学校から駅まで歩き、電車に乗る。
 三つ目の駅で降り、また歩く。
 同じ中学校から西城高校に進学した子はほとんどいない。
 仲が良かったのは、あかりくらいだ。

 うちの学校は偏差値が低く、このあたりでは底辺高校なんてバカにされている。
 それでもわたしは、あかりがいたから、入学してよかったって思っていた。

 電車のなかでも、歩いているときも、幸野は話しかけてこなかった。
 だけどずっとそばにいて、わたしから離れようとしない。

 家の近くの歩道橋の上で立ち止まる。
 昨日、幸野と出会った場所だ。
 わたしは昨日のことを思い出す。

「ね、ねぇ……」
「ん?」

 ひとりごとのようなわたしの声に、幸野は反応してくれる。

「昨日ここで声をかけたとき……わたしだと気づいてたの?」

 すると幸野が、少し口元をゆるめて答える。

「いや、最初はわかんなかった。
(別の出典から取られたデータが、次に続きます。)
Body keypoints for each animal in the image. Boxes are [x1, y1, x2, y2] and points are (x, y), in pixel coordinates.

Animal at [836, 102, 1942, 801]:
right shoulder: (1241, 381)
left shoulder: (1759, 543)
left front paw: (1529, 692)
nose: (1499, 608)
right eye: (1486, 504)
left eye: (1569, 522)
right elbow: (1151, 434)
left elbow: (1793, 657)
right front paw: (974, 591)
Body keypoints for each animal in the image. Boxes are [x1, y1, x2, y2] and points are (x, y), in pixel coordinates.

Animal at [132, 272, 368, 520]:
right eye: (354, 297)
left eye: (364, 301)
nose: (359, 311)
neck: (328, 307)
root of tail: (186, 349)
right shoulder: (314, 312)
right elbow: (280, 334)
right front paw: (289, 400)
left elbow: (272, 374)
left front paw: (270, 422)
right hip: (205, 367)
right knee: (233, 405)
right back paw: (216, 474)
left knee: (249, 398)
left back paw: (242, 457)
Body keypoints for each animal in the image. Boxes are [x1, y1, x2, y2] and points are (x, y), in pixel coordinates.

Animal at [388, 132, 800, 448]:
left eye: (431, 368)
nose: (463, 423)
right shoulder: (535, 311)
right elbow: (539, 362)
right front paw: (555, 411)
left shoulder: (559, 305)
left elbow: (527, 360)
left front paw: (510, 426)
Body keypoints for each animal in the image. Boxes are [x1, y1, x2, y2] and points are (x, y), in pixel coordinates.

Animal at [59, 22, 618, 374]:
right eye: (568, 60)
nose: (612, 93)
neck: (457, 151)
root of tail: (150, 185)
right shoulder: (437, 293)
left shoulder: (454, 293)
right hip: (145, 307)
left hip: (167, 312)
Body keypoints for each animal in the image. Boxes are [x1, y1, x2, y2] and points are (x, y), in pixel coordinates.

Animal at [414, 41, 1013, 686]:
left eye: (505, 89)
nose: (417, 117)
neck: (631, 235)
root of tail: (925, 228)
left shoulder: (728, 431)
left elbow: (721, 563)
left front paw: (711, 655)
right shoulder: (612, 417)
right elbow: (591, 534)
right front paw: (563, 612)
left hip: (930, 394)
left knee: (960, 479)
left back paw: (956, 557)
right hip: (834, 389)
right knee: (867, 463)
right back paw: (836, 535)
でも顔見たら見覚えがあったから、もしかしてって思って。なのに名前教えてくれないだろ? 一か八かで賭けてみたら、めっちゃ顔色変わったからさ。あ、やっぱり池澤さんだってわかって。そしたら同じクラスにいるんだもんな。あれはおれも驚いた」

 ははっと笑って幸野がわたしを見た。
 歩道橋の真ん中で、わたしたちの目が合う。

 変なひと。だからって、なんでこんなわたしに関わってくるの?
 あかりに言われたでしょ? わたしのことはほっとけって。